==== Records for the exercise ====

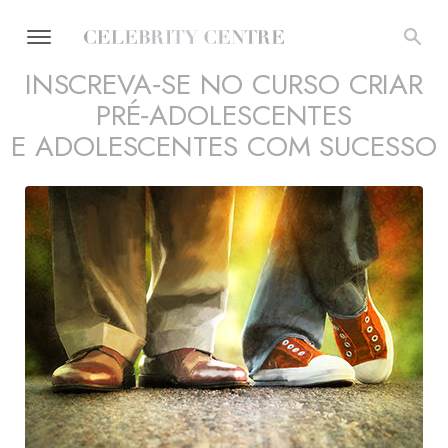
INSCREVA‑SE NO CURSO CRIAR
PRÉ‑ADOLESCENTES
E ADOLESCENTES COM SUCESSO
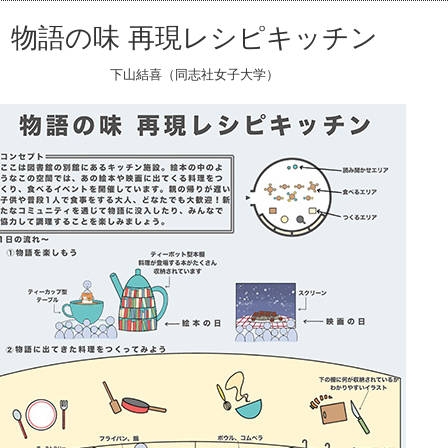
物語の味 再現レシピキッチン
下山結喜（同志社女子大学）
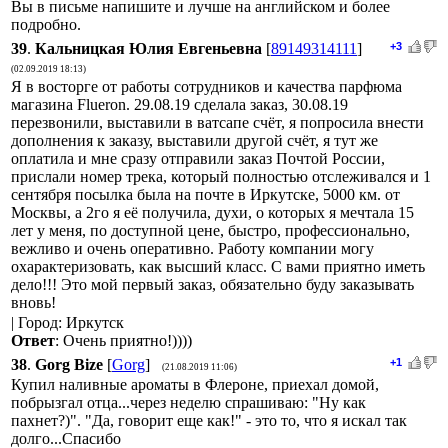
Вы в письме напишите и лучше на английском и более
подробно.
39
.
Кальницкая Юлия Евгеньевна
[
89149314111
]
+3
(02.09.2019 18:13)
Я в восторге от работы сотрудников и качества парфюма
магазина Flueron. 29.08.19 сделала заказ, 30.08.19
перезвонили, выставили в ватсапе счёт, я попросила внести
дополнения к заказу, выставили другой счёт, я тут же
оплатила и мне сразу отправили заказ Почтой России,
прислали номер трека, который полностью отслеживался и 1
сентября посылка была на почте в Иркутске, 5000 км. от
Москвы, а 2го я её получила, духи, о которых я мечтала 15
лет у меня, по доступной цене, быстро, профессионально,
вежливо и очень оперативно. Работу компании могу
охарактеризовать, как высший класс. С вами приятно иметь
дело!!! Это мой первый заказ, обязательно буду заказывать
вновь!
| Город: Иркутск
Ответ
: Очень приятно!))))
38
.
Gorg Bize
[
Gorg
]
+1
(21.08.2019 11:06)
Купил наливные ароматы в Флероне, приехал домой,
побрызгал отца...через неделю спрашиваю: "Ну как
пахнет?)". "Да, говорит еще как!" - это то, что я искал так
долго...Спасибо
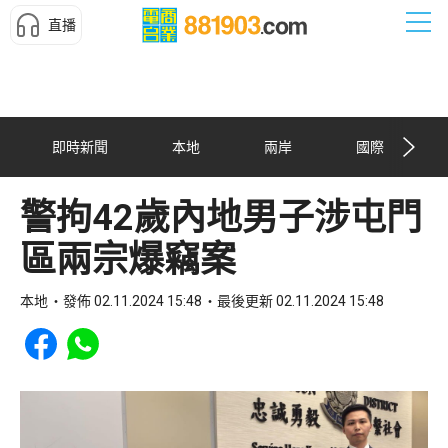
直播
即時新聞
本地
兩岸
國際
警拘42歲內地男子涉屯門
區兩宗爆竊案
本地
發佈 02.11.2024 15:48
最後更新 02.11.2024 15:48
Share to Facebook
Share to WhatsApp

====

## [Directions for this task]
Write out every line of text in the records without changing anything, and leave out the pictures.

## [Response]
INSCREVA‑SE NO CURSO CRIAR
PRÉ‑ADOLESCENTES
E ADOLESCENTES COM SUCESSO
物語の味 再現レシピキッチン
下山結喜（同志社女子大学）
Вы в письме напишите и лучше на английском и более
подробно.
39
.
Кальницкая Юлия Евгеньевна
[
89149314111
]
+3
(02.09.2019 18:13)
Я в восторге от работы сотрудников и качества парфюма
магазина Flueron. 29.08.19 сделала заказ, 30.08.19
перезвонили, выставили в ватсапе счёт, я попросила внести
дополнения к заказу, выставили другой счёт, я тут же
оплатила и мне сразу отправили заказ Почтой России,
прислали номер трека, который полностью отслеживался и 1
сентября посылка была на почте в Иркутске, 5000 км. от
Москвы, а 2го я её получила, духи, о которых я мечтала 15
лет у меня, по доступной цене, быстро, профессионально,
вежливо и очень оперативно. Работу компании могу
охарактеризовать, как высший класс. С вами приятно иметь
дело!!! Это мой первый заказ, обязательно буду заказывать
вновь!
| Город: Иркутск
Ответ
: Очень приятно!))))
38
.
Gorg Bize
[
Gorg
]
+1
(21.08.2019 11:06)
Купил наливные ароматы в Флероне, приехал домой,
побрызгал отца...через неделю спрашиваю: "Ну как
пахнет?)". "Да, говорит еще как!" - это то, что я искал так
долго...Спасибо
直播
即時新聞
本地
兩岸
國際
警拘42歲內地男子涉屯門
區兩宗爆竊案
本地
發佈 02.11.2024 15:48
最後更新 02.11.2024 15:48
Share to Facebook
Share to WhatsApp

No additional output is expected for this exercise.